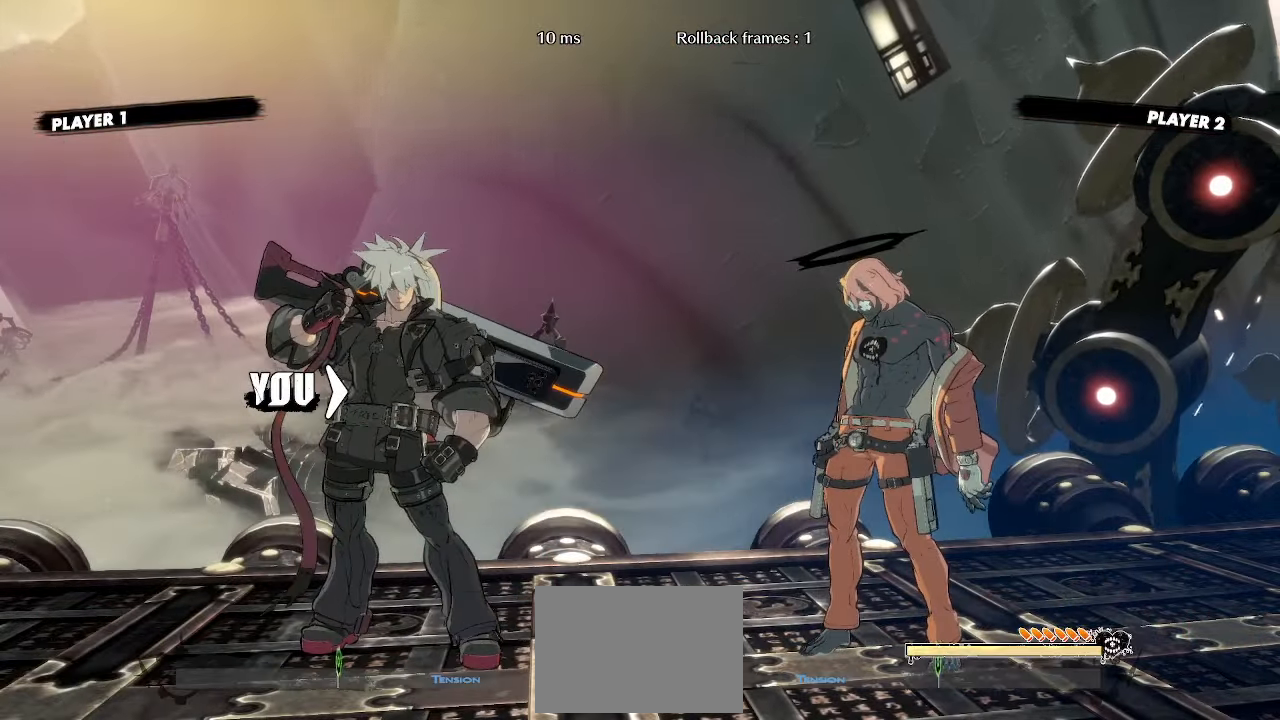
{"dt_ms": 1000, "buttons": ["DPAD_LEFT"]}
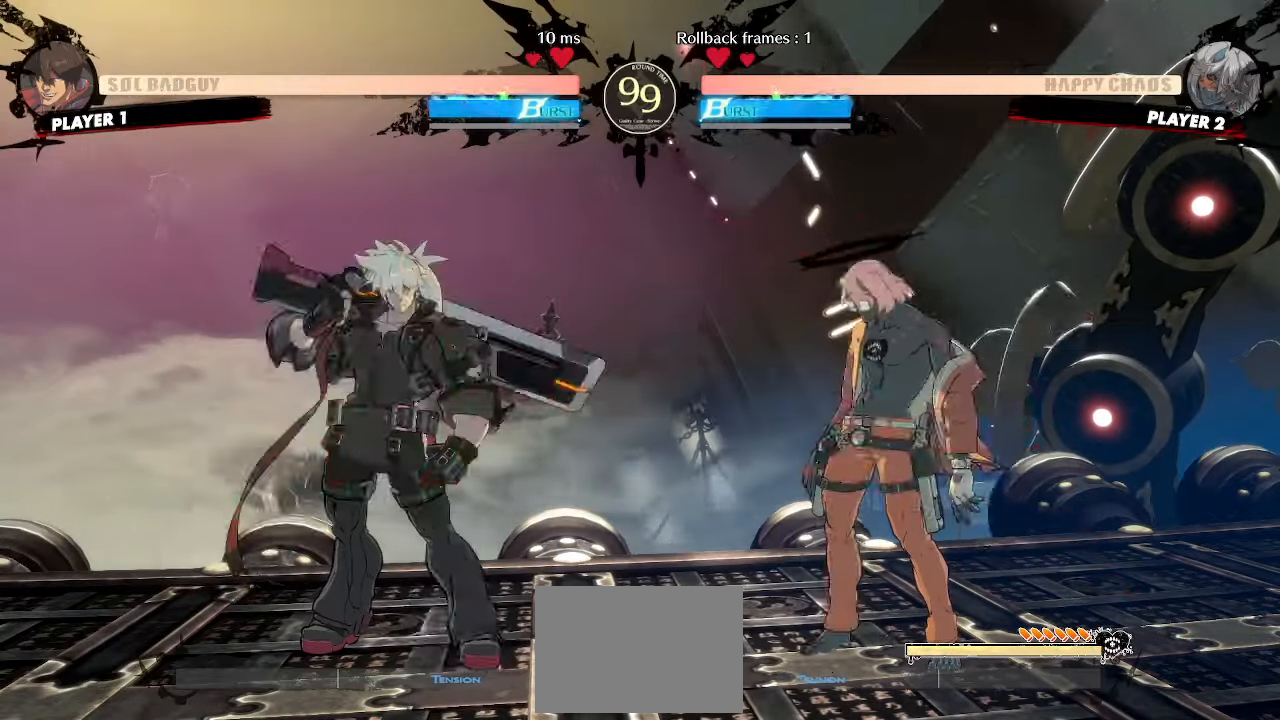
{"dt_ms": 500, "buttons": ["DPAD_LEFT"], "events": [[33, "DPAD_DOWN", "down"], [333, "DPAD_DOWN", "up"]]}
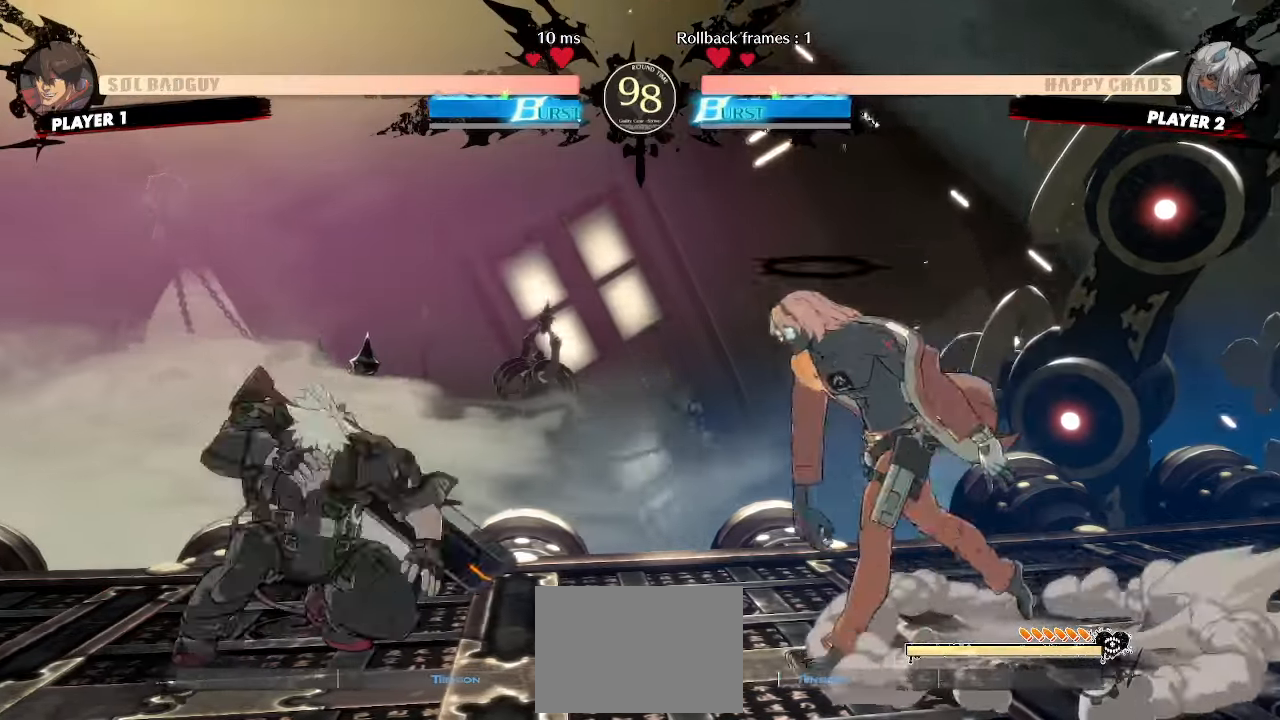
{"dt_ms": 500, "buttons": ["K"], "events": [[33, "DPAD_DOWN", "down"], [333, "DPAD_LEFT", "up"], [333, "DPAD_RIGHT", "down"], [383, "DPAD_DOWN", "up"], [433, "DPAD_RIGHT", "up"], [433, "K", "down"]]}
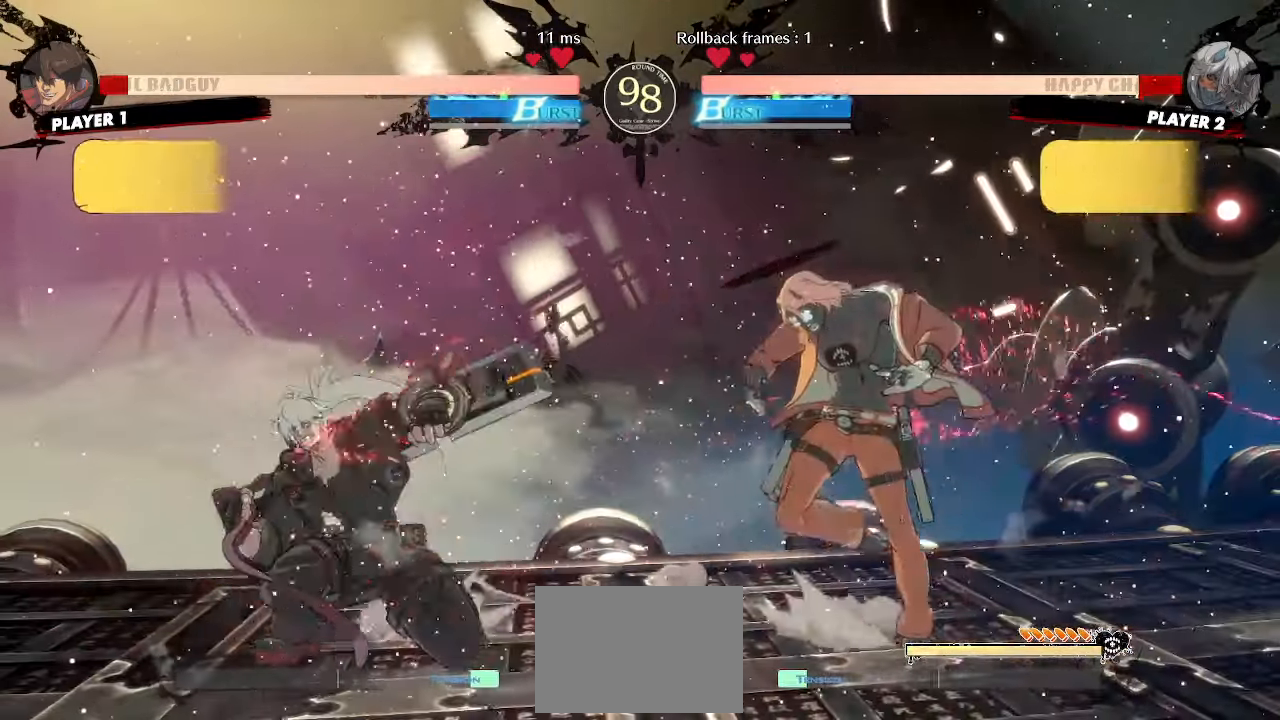
{"dt_ms": 500, "buttons": ["DPAD_RIGHT"], "events": [[17, "K", "up"], [167, "DPAD_LEFT", "down"], [350, "DPAD_LEFT", "up"], [367, "DPAD_RIGHT", "down"]]}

--- What to work on ---
Without the pictures, transcribe the listing above exactly.

--- Final answer ---
{"dt_ms": 1000, "buttons": ["DPAD_LEFT"]}
{"dt_ms": 500, "buttons": ["DPAD_LEFT"], "events": [[33, "DPAD_DOWN", "down"], [333, "DPAD_DOWN", "up"]]}
{"dt_ms": 500, "buttons": ["K"], "events": [[33, "DPAD_DOWN", "down"], [333, "DPAD_LEFT", "up"], [333, "DPAD_RIGHT", "down"], [383, "DPAD_DOWN", "up"], [433, "DPAD_RIGHT", "up"], [433, "K", "down"]]}
{"dt_ms": 500, "buttons": ["DPAD_RIGHT"], "events": [[17, "K", "up"], [167, "DPAD_LEFT", "down"], [350, "DPAD_LEFT", "up"], [367, "DPAD_RIGHT", "down"]]}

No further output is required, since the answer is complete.